→ **What the task requires**
Scan the data for "indicate" and copy each matching line.

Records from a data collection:
↓↓↓

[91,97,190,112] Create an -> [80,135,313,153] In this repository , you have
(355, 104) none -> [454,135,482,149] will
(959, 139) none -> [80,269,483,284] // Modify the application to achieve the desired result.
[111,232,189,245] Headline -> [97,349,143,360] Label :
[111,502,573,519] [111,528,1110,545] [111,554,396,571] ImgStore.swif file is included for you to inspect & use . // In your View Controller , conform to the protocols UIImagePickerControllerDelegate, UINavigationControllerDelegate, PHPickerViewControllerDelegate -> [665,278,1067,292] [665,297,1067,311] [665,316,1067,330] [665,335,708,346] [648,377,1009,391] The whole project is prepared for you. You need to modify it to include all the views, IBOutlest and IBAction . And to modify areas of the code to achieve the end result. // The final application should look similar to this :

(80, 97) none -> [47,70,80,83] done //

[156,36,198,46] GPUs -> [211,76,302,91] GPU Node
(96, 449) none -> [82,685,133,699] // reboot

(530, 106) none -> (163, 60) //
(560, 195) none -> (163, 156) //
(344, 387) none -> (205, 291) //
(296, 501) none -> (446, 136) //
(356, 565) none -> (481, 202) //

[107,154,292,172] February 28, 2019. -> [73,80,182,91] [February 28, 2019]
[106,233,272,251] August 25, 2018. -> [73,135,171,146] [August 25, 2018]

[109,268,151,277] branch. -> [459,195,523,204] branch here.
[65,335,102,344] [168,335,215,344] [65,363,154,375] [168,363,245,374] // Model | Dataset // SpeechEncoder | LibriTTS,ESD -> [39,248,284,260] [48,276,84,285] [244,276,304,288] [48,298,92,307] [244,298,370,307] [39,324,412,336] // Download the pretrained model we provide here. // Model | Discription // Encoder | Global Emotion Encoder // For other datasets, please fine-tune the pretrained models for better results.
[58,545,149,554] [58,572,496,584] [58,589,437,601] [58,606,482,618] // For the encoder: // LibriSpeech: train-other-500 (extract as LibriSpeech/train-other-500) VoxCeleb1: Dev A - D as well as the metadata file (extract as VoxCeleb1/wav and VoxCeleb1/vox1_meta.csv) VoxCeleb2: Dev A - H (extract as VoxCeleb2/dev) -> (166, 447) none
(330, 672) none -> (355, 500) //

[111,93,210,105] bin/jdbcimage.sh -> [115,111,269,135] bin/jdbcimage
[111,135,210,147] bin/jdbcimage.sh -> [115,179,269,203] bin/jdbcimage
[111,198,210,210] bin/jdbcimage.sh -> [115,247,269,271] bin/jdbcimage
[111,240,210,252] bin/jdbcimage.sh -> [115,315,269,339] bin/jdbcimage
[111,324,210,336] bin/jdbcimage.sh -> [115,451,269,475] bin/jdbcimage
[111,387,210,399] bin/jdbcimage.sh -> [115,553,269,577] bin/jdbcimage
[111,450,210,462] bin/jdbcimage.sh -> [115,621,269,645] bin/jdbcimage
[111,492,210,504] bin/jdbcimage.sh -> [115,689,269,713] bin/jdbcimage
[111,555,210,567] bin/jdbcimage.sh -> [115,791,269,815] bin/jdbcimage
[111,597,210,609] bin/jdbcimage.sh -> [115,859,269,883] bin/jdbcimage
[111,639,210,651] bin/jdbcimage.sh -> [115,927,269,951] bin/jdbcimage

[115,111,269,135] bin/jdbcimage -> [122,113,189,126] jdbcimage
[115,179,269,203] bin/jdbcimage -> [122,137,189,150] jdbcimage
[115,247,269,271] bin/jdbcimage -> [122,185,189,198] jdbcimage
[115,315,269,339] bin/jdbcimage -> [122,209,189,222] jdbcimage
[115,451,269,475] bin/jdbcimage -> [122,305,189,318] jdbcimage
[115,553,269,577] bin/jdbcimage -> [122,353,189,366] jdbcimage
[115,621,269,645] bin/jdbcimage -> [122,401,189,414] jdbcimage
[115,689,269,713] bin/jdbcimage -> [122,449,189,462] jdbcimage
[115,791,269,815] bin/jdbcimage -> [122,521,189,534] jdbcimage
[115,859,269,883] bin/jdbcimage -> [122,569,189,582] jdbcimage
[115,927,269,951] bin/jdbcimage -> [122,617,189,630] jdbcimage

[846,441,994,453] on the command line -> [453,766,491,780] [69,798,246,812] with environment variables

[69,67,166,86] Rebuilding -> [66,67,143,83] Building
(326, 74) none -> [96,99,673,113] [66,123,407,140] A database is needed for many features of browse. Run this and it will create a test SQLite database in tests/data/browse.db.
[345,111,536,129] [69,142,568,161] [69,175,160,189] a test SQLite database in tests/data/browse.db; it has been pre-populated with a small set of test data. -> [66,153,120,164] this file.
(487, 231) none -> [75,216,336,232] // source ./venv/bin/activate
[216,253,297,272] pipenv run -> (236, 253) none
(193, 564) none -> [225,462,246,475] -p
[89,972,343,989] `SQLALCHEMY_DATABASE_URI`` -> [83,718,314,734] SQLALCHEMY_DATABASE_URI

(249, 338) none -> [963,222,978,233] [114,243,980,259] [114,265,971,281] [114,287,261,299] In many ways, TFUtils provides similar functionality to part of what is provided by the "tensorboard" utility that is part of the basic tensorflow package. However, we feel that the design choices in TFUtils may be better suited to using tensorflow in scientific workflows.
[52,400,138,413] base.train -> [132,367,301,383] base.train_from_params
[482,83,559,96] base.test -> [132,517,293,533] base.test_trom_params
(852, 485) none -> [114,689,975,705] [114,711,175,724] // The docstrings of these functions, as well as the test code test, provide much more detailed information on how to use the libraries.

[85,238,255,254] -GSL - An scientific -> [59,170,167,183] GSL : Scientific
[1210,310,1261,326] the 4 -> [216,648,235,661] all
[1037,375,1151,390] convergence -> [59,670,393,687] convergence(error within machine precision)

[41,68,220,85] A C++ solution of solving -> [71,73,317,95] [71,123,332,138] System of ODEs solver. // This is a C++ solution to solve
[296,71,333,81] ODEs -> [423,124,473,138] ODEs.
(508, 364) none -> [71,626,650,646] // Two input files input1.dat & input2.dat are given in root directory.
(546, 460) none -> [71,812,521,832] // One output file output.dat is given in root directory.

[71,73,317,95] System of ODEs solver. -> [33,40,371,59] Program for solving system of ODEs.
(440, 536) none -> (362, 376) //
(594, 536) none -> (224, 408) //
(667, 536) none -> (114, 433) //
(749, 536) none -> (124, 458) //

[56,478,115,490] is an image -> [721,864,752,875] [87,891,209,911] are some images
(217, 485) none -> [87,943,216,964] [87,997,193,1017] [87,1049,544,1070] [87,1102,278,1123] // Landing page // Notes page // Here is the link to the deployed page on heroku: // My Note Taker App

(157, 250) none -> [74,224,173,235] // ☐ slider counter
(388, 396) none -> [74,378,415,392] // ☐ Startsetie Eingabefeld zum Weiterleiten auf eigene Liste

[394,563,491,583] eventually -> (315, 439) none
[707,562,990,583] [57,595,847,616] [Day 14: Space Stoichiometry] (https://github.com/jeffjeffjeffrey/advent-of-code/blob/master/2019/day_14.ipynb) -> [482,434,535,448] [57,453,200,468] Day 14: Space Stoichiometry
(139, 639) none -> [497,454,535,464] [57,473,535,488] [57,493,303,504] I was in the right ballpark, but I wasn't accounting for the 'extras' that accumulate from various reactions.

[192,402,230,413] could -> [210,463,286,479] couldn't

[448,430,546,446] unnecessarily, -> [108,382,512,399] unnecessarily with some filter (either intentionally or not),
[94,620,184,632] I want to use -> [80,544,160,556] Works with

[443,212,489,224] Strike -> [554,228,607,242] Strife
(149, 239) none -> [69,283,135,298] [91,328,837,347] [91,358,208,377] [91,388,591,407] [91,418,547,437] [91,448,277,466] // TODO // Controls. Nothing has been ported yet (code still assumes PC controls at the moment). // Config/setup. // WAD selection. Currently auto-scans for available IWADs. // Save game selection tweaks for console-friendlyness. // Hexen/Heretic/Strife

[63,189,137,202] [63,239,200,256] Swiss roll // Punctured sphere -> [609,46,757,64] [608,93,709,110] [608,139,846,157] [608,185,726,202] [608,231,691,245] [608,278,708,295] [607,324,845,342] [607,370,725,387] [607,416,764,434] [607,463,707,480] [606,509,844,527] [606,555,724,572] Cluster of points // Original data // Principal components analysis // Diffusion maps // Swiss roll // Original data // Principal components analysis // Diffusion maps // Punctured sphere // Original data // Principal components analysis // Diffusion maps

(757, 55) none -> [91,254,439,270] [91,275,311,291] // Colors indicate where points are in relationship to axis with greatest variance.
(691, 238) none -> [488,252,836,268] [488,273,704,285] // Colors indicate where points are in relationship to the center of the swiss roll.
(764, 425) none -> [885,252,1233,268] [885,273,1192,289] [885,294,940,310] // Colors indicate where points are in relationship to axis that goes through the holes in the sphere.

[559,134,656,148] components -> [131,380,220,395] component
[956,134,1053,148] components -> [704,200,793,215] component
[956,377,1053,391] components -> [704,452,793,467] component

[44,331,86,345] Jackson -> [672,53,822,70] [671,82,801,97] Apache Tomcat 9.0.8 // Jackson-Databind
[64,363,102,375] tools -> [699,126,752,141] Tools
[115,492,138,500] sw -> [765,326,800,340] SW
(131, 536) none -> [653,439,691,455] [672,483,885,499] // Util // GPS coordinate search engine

↑↑↑

→ **Solution to this exercise**
(757, 55) none -> [91,254,439,270] [91,275,311,291] // Colors indicate where points are in relationship to axis with greatest variance.
(691, 238) none -> [488,252,836,268] [488,273,704,285] // Colors indicate where points are in relationship to the center of the swiss roll.
(764, 425) none -> [885,252,1233,268] [885,273,1192,289] [885,294,940,310] // Colors indicate where points are in relationship to axis that goes through the holes in the sphere.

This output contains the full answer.